THE TASK - Output each record below exactly, and include all of them.

Records from a data collection -
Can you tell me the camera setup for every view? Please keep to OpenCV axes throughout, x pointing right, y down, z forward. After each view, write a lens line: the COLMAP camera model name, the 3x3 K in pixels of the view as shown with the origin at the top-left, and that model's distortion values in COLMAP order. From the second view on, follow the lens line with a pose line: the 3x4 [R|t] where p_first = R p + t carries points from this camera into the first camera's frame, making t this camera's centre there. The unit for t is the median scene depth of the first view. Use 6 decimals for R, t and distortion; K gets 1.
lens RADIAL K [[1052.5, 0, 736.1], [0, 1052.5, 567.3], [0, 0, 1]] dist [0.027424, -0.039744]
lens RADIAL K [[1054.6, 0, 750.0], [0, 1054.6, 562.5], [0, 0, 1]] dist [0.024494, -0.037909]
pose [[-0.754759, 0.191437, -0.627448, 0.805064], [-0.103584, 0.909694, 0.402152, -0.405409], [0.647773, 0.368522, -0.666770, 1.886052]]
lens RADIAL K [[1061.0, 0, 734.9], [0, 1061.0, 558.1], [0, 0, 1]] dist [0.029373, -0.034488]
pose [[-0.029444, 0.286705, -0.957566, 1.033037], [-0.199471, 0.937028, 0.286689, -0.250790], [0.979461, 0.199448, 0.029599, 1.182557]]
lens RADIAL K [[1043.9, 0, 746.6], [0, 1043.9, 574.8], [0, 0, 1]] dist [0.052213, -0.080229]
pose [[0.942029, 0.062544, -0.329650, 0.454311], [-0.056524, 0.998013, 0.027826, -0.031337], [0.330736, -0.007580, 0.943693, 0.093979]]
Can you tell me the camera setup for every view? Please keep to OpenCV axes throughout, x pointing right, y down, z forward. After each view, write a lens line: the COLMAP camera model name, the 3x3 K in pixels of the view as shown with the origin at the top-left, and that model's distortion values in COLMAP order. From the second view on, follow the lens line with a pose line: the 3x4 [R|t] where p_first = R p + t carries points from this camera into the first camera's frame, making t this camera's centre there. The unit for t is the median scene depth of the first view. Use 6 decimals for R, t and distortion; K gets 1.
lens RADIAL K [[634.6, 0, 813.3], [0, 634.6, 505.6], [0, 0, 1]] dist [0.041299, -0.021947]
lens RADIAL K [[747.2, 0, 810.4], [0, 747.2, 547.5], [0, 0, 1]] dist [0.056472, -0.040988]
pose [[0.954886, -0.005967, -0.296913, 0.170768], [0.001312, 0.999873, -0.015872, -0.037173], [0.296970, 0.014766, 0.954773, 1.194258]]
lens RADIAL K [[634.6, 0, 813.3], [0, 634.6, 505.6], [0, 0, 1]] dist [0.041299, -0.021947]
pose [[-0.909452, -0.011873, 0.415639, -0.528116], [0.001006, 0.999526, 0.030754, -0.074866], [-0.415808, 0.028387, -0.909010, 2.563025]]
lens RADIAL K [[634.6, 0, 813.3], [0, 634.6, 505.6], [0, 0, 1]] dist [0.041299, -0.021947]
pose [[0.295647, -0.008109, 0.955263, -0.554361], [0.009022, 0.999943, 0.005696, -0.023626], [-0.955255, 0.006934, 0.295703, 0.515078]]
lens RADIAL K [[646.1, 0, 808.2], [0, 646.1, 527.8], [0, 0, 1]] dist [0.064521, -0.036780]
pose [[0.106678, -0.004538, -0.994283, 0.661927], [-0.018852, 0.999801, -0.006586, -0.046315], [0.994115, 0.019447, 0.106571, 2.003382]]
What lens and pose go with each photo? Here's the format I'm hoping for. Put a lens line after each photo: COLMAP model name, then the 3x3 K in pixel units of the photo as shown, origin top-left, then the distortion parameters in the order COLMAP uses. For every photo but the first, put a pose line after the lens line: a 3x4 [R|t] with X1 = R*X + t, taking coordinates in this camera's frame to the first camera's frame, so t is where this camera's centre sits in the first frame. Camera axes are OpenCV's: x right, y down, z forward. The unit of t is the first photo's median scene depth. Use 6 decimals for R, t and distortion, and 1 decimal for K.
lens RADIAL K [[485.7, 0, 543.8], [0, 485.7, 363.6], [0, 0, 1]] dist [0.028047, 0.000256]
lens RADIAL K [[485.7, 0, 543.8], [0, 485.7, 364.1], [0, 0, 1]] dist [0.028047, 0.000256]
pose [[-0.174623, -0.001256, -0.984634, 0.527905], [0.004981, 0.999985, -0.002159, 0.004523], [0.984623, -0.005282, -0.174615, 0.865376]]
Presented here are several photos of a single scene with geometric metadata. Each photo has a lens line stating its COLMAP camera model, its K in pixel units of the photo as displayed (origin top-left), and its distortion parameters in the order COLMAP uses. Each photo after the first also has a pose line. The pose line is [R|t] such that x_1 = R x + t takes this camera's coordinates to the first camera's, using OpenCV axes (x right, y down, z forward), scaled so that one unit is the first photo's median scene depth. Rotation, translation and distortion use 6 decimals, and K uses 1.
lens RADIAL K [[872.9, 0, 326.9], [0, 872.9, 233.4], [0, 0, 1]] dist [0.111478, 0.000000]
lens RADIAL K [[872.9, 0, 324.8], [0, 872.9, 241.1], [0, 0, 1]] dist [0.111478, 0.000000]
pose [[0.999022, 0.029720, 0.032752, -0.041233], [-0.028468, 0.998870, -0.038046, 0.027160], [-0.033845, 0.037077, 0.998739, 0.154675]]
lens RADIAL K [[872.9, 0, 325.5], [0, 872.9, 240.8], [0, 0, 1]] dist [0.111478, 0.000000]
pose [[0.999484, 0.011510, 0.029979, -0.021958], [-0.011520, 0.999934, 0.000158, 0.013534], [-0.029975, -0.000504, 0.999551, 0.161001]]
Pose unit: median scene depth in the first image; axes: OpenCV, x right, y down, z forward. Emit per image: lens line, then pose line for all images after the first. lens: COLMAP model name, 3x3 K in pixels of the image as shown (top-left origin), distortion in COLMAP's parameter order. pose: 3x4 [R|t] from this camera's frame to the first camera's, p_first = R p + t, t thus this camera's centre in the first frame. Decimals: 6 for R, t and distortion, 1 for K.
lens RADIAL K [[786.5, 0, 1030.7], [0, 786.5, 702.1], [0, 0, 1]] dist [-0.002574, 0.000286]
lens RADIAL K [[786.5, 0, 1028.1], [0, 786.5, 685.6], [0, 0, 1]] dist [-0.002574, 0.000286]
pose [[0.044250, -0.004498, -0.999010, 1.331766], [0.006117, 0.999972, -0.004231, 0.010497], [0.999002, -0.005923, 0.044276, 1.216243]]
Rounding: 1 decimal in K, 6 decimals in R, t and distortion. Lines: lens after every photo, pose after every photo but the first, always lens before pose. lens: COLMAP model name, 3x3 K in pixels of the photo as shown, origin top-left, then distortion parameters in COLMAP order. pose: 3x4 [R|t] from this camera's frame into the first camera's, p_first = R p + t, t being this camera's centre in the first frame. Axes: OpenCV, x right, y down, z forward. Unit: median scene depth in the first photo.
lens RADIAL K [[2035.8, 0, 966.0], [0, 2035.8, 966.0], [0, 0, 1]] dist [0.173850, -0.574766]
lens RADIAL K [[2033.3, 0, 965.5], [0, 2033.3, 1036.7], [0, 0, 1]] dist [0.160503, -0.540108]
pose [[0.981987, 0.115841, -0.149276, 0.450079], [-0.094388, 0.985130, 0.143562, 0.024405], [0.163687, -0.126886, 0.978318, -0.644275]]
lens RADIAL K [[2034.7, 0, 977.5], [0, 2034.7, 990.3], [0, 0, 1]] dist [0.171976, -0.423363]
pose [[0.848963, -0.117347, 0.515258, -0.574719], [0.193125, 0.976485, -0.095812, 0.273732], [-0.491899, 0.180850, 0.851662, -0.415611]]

OUTPUT FOR THIS TASK -
Can you tell me the camera setup for every view? Please keep to OpenCV axes throughout, x pointing right, y down, z forward. After each view, write a lens line: the COLMAP camera model name, the 3x3 K in pixels of the view as shown with the origin at the top-left, and that model's distortion values in COLMAP order. From the second view on, follow the lens line with a pose line: the 3x4 [R|t] where p_first = R p + t carries points from this camera into the first camera's frame, making t this camera's centre there. The unit for t is the median scene depth of the first view. Use 6 decimals for R, t and distortion; K gets 1.
lens RADIAL K [[1052.5, 0, 736.1], [0, 1052.5, 567.3], [0, 0, 1]] dist [0.027424, -0.039744]
lens RADIAL K [[1054.6, 0, 750.0], [0, 1054.6, 562.5], [0, 0, 1]] dist [0.024494, -0.037909]
pose [[-0.754759, 0.191437, -0.627448, 0.805064], [-0.103584, 0.909694, 0.402152, -0.405409], [0.647773, 0.368522, -0.666770, 1.886052]]
lens RADIAL K [[1061.0, 0, 734.9], [0, 1061.0, 558.1], [0, 0, 1]] dist [0.029373, -0.034488]
pose [[-0.029444, 0.286705, -0.957566, 1.033037], [-0.199471, 0.937028, 0.286689, -0.250790], [0.979461, 0.199448, 0.029599, 1.182557]]
lens RADIAL K [[1043.9, 0, 746.6], [0, 1043.9, 574.8], [0, 0, 1]] dist [0.052213, -0.080229]
pose [[0.942029, 0.062544, -0.329650, 0.454311], [-0.056524, 0.998013, 0.027826, -0.031337], [0.330736, -0.007580, 0.943693, 0.093979]]
Can you tell me the camera setup for every view? Please keep to OpenCV axes throughout, x pointing right, y down, z forward. After each view, write a lens line: the COLMAP camera model name, the 3x3 K in pixels of the view as shown with the origin at the top-left, and that model's distortion values in COLMAP order. From the second view on, follow the lens line with a pose line: the 3x4 [R|t] where p_first = R p + t carries points from this camera into the first camera's frame, making t this camera's centre there. The unit for t is the median scene depth of the first view. Use 6 decimals for R, t and distortion; K gets 1.
lens RADIAL K [[634.6, 0, 813.3], [0, 634.6, 505.6], [0, 0, 1]] dist [0.041299, -0.021947]
lens RADIAL K [[747.2, 0, 810.4], [0, 747.2, 547.5], [0, 0, 1]] dist [0.056472, -0.040988]
pose [[0.954886, -0.005967, -0.296913, 0.170768], [0.001312, 0.999873, -0.015872, -0.037173], [0.296970, 0.014766, 0.954773, 1.194258]]
lens RADIAL K [[634.6, 0, 813.3], [0, 634.6, 505.6], [0, 0, 1]] dist [0.041299, -0.021947]
pose [[-0.909452, -0.011873, 0.415639, -0.528116], [0.001006, 0.999526, 0.030754, -0.074866], [-0.415808, 0.028387, -0.909010, 2.563025]]
lens RADIAL K [[634.6, 0, 813.3], [0, 634.6, 505.6], [0, 0, 1]] dist [0.041299, -0.021947]
pose [[0.295647, -0.008109, 0.955263, -0.554361], [0.009022, 0.999943, 0.005696, -0.023626], [-0.955255, 0.006934, 0.295703, 0.515078]]
lens RADIAL K [[646.1, 0, 808.2], [0, 646.1, 527.8], [0, 0, 1]] dist [0.064521, -0.036780]
pose [[0.106678, -0.004538, -0.994283, 0.661927], [-0.018852, 0.999801, -0.006586, -0.046315], [0.994115, 0.019447, 0.106571, 2.003382]]
What lens and pose go with each photo? Here's the format I'm hoping for. Put a lens line after each photo: COLMAP model name, then the 3x3 K in pixel units of the photo as shown, origin top-left, then the distortion parameters in the order COLMAP uses. For every photo but the first, put a pose line after the lens line: a 3x4 [R|t] with X1 = R*X + t, taking coordinates in this camera's frame to the first camera's frame, so t is where this camera's centre sits in the first frame. Camera axes are OpenCV's: x right, y down, z forward. The unit of t is the first photo's median scene depth. Use 6 decimals for R, t and distortion, and 1 decimal for K.
lens RADIAL K [[485.7, 0, 543.8], [0, 485.7, 363.6], [0, 0, 1]] dist [0.028047, 0.000256]
lens RADIAL K [[485.7, 0, 543.8], [0, 485.7, 364.1], [0, 0, 1]] dist [0.028047, 0.000256]
pose [[-0.174623, -0.001256, -0.984634, 0.527905], [0.004981, 0.999985, -0.002159, 0.004523], [0.984623, -0.005282, -0.174615, 0.865376]]
Presented here are several photos of a single scene with geometric metadata. Each photo has a lens line stating its COLMAP camera model, its K in pixel units of the photo as displayed (origin top-left), and its distortion parameters in the order COLMAP uses. Each photo after the first also has a pose line. The pose line is [R|t] such that x_1 = R x + t takes this camera's coordinates to the first camera's, using OpenCV axes (x right, y down, z forward), scaled so that one unit is the first photo's median scene depth. Rotation, translation and distortion use 6 decimals, and K uses 1.
lens RADIAL K [[872.9, 0, 326.9], [0, 872.9, 233.4], [0, 0, 1]] dist [0.111478, 0.000000]
lens RADIAL K [[872.9, 0, 324.8], [0, 872.9, 241.1], [0, 0, 1]] dist [0.111478, 0.000000]
pose [[0.999022, 0.029720, 0.032752, -0.041233], [-0.028468, 0.998870, -0.038046, 0.027160], [-0.033845, 0.037077, 0.998739, 0.154675]]
lens RADIAL K [[872.9, 0, 325.5], [0, 872.9, 240.8], [0, 0, 1]] dist [0.111478, 0.000000]
pose [[0.999484, 0.011510, 0.029979, -0.021958], [-0.011520, 0.999934, 0.000158, 0.013534], [-0.029975, -0.000504, 0.999551, 0.161001]]
Pose unit: median scene depth in the first image; axes: OpenCV, x right, y down, z forward. Emit per image: lens line, then pose line for all images after the first. lens: COLMAP model name, 3x3 K in pixels of the image as shown (top-left origin), distortion in COLMAP's parameter order. pose: 3x4 [R|t] from this camera's frame to the first camera's, p_first = R p + t, t thus this camera's centre in the first frame. Decimals: 6 for R, t and distortion, 1 for K.
lens RADIAL K [[786.5, 0, 1030.7], [0, 786.5, 702.1], [0, 0, 1]] dist [-0.002574, 0.000286]
lens RADIAL K [[786.5, 0, 1028.1], [0, 786.5, 685.6], [0, 0, 1]] dist [-0.002574, 0.000286]
pose [[0.044250, -0.004498, -0.999010, 1.331766], [0.006117, 0.999972, -0.004231, 0.010497], [0.999002, -0.005923, 0.044276, 1.216243]]
Rounding: 1 decimal in K, 6 decimals in R, t and distortion. Lines: lens after every photo, pose after every photo but the first, always lens before pose. lens: COLMAP model name, 3x3 K in pixels of the photo as shown, origin top-left, then distortion parameters in COLMAP order. pose: 3x4 [R|t] from this camera's frame into the first camera's, p_first = R p + t, t being this camera's centre in the first frame. Axes: OpenCV, x right, y down, z forward. Unit: median scene depth in the first photo.
lens RADIAL K [[2035.8, 0, 966.0], [0, 2035.8, 966.0], [0, 0, 1]] dist [0.173850, -0.574766]
lens RADIAL K [[2033.3, 0, 965.5], [0, 2033.3, 1036.7], [0, 0, 1]] dist [0.160503, -0.540108]
pose [[0.981987, 0.115841, -0.149276, 0.450079], [-0.094388, 0.985130, 0.143562, 0.024405], [0.163687, -0.126886, 0.978318, -0.644275]]
lens RADIAL K [[2034.7, 0, 977.5], [0, 2034.7, 990.3], [0, 0, 1]] dist [0.171976, -0.423363]
pose [[0.848963, -0.117347, 0.515258, -0.574719], [0.193125, 0.976485, -0.095812, 0.273732], [-0.491899, 0.180850, 0.851662, -0.415611]]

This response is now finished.